Thousands of children die from hunger and thirst each night. Local "mini-wars" are fought each day. Ethnic cleansing, a modern version of the kind King Herod ordered are a matter of record. Religious fanatics wage wars and commit acts of terror "in God's name," just as they did 3,000 years ago.
Jesus Christ's activities, while welcomed by the poor and disenfranchised, were very unpopular, not only with the Romans, but among the elite of his own earthly race, the Jews. He incurred the hostility of the Pharisees who accused him of breaking the law and whom Christ denounced for their rigid formalisticness and unbending self-righteousness. In Jerusalem he ran afoul of the Sadducees, the elite who boasted the priestly class in their clan. And it was one of his own, Judas Iscariot, who fingered Jesus and who was to play a critical role with the treacherous Sadducees which led to Jesus' execution.
Still, a child shall lead them...
Christ's birth and death, according to Christian teachings, have fulfilled the atonement promised by God in the Old Testament. And the Christmas Story today still offers true believers hope in the future. It reinforces the basic religious premise of unquestioning faith in an all-powerful, all-knowing God.
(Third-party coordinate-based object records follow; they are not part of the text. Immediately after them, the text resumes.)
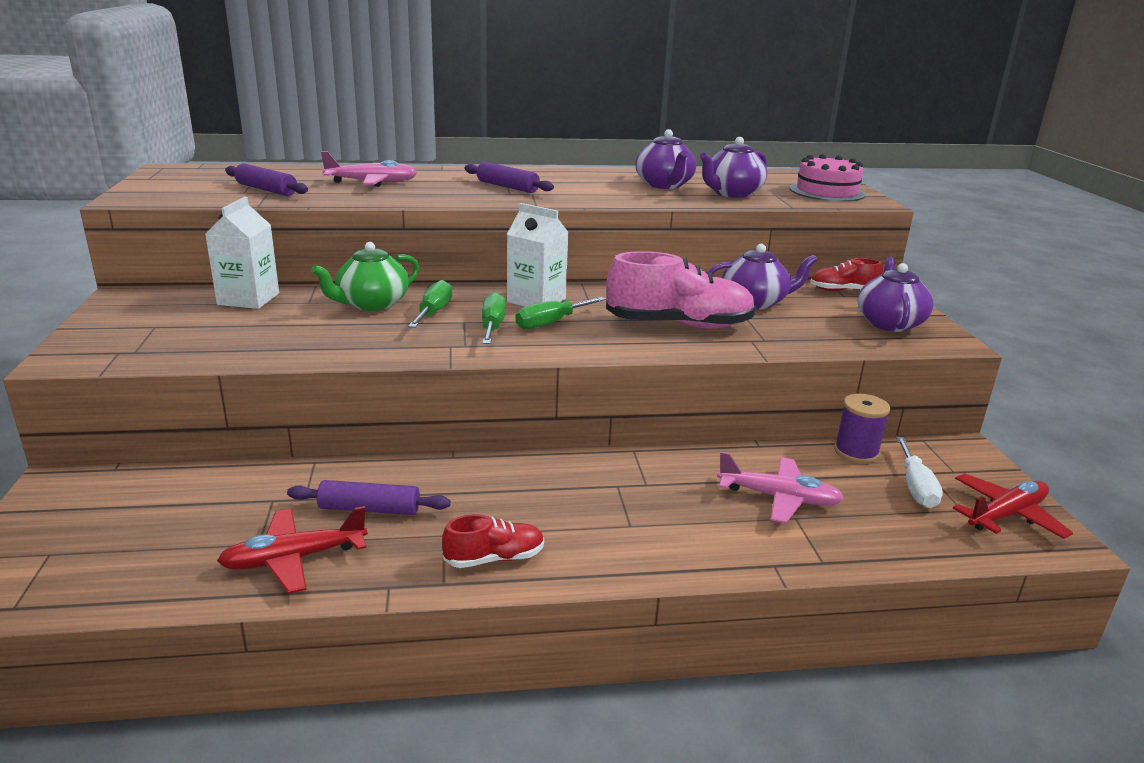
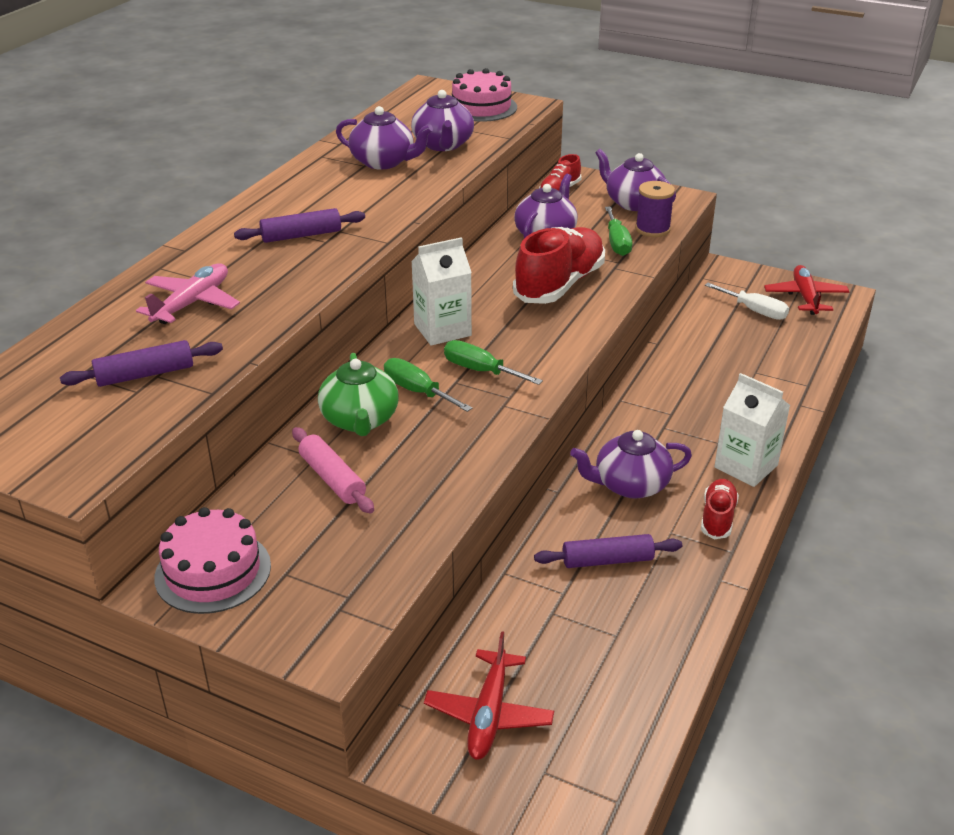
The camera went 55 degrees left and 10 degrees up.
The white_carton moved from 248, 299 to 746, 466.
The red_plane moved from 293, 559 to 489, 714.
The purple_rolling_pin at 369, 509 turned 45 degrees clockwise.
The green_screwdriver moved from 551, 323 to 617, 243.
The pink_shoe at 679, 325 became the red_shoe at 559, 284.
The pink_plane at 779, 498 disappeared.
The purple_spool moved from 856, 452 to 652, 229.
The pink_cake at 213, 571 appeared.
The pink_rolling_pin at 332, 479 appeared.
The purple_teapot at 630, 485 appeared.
But in the end the Christmas Story and Christ's Ministry on earth is a chronicle of good over evil. Of the transforming grace of charity, hope, love and understanding. It is the saga of a revolutionary leader who confronted the policies and politics and leaders of the day and found them wanting. If only for these basic reasons, the Christmas Story is well worth remembering and revisiting.